Some people manage to travel the world, volunteer for the sick, grow up in a small town in Nevada, grow up in the middle of New York, whatever; they take all this and vigorously flush it down the drain. And others can conjure a great story out of a bog-standard Monday at work.
I just don’t get how you can go out and *do* a bunch of things, yet *notice* so little, you know the drill; “I went to Europe” Cool, how was it? “The food was really good” - was that worth the plane ticket? These people are all about doing things.
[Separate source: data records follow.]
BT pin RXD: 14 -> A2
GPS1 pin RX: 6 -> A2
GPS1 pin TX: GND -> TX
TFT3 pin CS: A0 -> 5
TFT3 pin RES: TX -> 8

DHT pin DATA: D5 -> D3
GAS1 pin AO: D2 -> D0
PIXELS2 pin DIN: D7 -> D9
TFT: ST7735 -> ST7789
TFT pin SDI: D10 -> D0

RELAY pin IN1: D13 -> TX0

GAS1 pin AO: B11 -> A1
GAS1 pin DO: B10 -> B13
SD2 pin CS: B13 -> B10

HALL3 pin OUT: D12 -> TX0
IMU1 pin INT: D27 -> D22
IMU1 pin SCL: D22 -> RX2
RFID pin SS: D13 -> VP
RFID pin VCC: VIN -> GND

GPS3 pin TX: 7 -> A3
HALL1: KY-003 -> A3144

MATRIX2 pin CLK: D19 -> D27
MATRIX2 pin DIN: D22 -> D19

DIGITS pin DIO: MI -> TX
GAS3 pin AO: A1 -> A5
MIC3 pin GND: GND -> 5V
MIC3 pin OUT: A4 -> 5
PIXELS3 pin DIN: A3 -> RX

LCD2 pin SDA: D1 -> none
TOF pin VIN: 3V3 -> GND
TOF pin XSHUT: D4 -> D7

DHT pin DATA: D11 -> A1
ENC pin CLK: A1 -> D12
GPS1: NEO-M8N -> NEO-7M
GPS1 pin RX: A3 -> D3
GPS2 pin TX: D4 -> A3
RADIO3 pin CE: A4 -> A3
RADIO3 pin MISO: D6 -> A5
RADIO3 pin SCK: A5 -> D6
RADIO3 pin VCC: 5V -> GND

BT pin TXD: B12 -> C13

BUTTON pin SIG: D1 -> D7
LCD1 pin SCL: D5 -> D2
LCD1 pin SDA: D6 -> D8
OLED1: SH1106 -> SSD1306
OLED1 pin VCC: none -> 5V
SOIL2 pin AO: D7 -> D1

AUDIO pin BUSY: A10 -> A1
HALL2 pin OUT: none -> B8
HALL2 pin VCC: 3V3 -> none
Wracked with the crushing boredom of their unperceptive lives they’ll decide to be spontaneous: “I went for a walk!” And, what did you see? “It was a really nice day out” How do you even live?!
sort of a more demanding take on: http://zf7.tumblr.com/post/91764708726/what-makes-a-person-boring-quora
we have the work workout club where you need to exercise X days/week, and the log is a social hullaboo. and it’s definitely one of those… you can make each of your workouts sound funny/interesting, but 1) you have to try and 2) you have to… perceive? you have to notice? you have to be searching?
i’m going on vacation in a month and am worried about a lot of things, one of which was dealing with the inevitable “OMG HOW WAS THE TRIP” questions. while before i used to regard them as a nuisance, i now think of them as basic tests of how interesting i am. which is to say, RIDICULOUSLY PHENOMENALLY INTERESTING.
on millennial regrets:
7. Not taking a year off to travel.
If you’re the type of Millennial who’s reading, you’ve probably had your nose to the grindstone since preschool. Travel (especially on the cheap) is the best way to figure out exactly who you are and how you fit into the world.
OMG i need to do a better job traveling apparently. is that a real statement though!? i need to be “FIGURING OUT EXACTLY WHO I AM” when i travel? *ponders* *decides to meet 100 people in a night the next time i travel and do the opposite of what his instincts tell him for 24 hours*
AM I WASTING MY LIFE?!?!?! so much pressure to be interesting. as i like to say, there’s no bigger sin in this day and age than being boring.
….which is why i’ve rambled on about this for 10 paragraphs. i do have to say daniel, when he wants to be, is an exceptional storyteller of the mundane. and the un-mundane, but it’s more impressive to be able to tell a mundane story well.